Socialement, la France est exténuée, percluse de rhumatismes et d’arthrose. Elle ne sait plus où donner de la colère. Tout fait aliment à des revendications. De toutes les catégories montent des lamentations plus ou moins compréhensibles. Les avocats font bloc autour de la cagnotte de leur caisse de retraite, les cheminots autour de leurs avantages acquis, les médecins hospitaliers sont accablés de tâches qui n’ont rien à voir avec la médecine et doivent enfin se soucier du sort des gens du bas de l’échelle avec qui ils travaillent et que, depuis des années, ils se contentaient de regarder de haut. Les profs n’en peuvent plus de porter le poids d’une société décomposée. Les policiers en ont assez, comme les pompiers, d’être caillassés quand ils interviennent là où l’état de droit est aboli. Ils n’en peuvent plus de la haine et des injures publiques des réseaux dits sociaux et des défilés de gilets jaunes, rouges ou noirs. Les députés macronistes ne supportent plus d’être vilipendés par le chef de l’État pour avoir, sur consigne de son gouvernement, manqué « d’humanité » lors du vote scandaleux sur les deuils familiaux. Paris, faute d’éboueurs, se pince le nez devant les tas d’ordures dont Marseille a plus l’habitude, ce qui ne console de rien. L’Église se remet des accusations récurrentes qui, à la faveur d’affaires sportives ou cinématographiques, s’éloignent d’elle à son soulagement légitime. Les « communautés » se toisent, l’œil mauvais.
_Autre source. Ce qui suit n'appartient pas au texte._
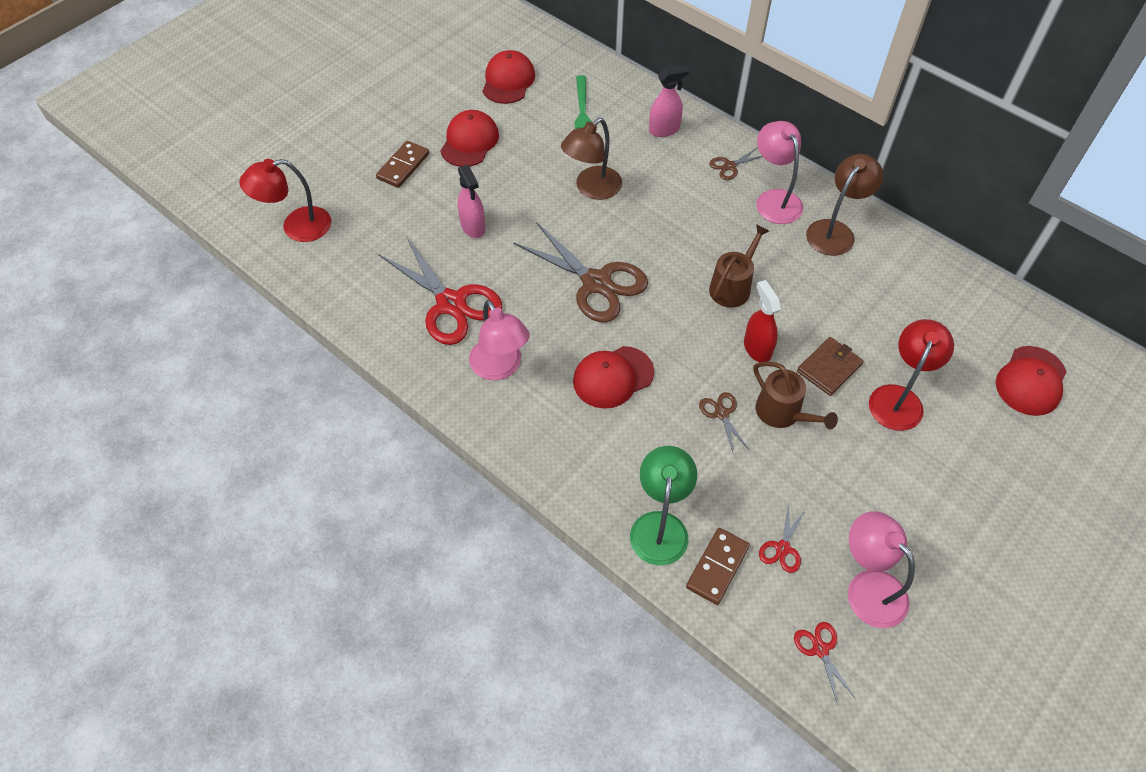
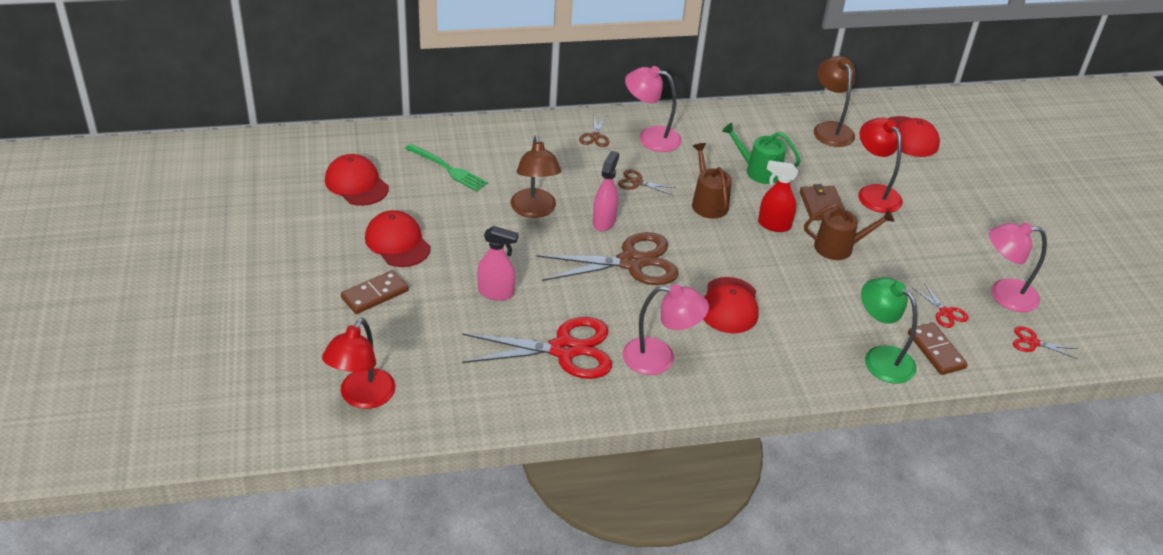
camera: 55 degrees left, 15 degrees down
brown domino [376,141,429,188] -> brown domino turned 75 degrees clockwise [341,270,409,314]
pink spray bottle [649,65,689,137] -> pink spray bottle moved to [593,151,619,231]
brown scissors [699,392,749,455] -> brown scissors moved to [618,169,677,195]
brown lamp [806,154,884,256] -> brown lamp moved to [814,56,855,147]
none -> green watering can [722,123,801,184]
À l’Élysée, le lointain successeur de de Gaulle médite-t-il en son for intérieur sur l’état du pays, meilleur qu’en juin 1940, ou ne voit-il rien de ce qui se passe dans les têtes et du délitement lent, sûr et dramatique du tissu national ? Est-il autant « hors sol » que l’affirment ses adversaires et concurrents d’hier et de demain ? On ne saurait sonder les reins et le cœur du chef de l’État. On ne voit que le personnage médiatisé, pas la personne. Il est pourtant attaqué de toutes parts comme personne supposée en vertu de ce qui se laisse entrevoir derrière le personnage. Plus tard, aura-t-il droit à un vrai destin de héros ou, comme plusieurs de ses prédécesseurs depuis 1969, passera-t-il la fin de son parcours mémorable dans les arrière-cours de la République sans cœur où nous nous agitons les uns et les autres dans une sorte de nouvel exode, cette débâcle sans autres bombardements que ceux que nous déclenchons.
Cher et vieux pays… à l’insatisfaction toujours recommencée. Nous devrions la revendre à l’exportation.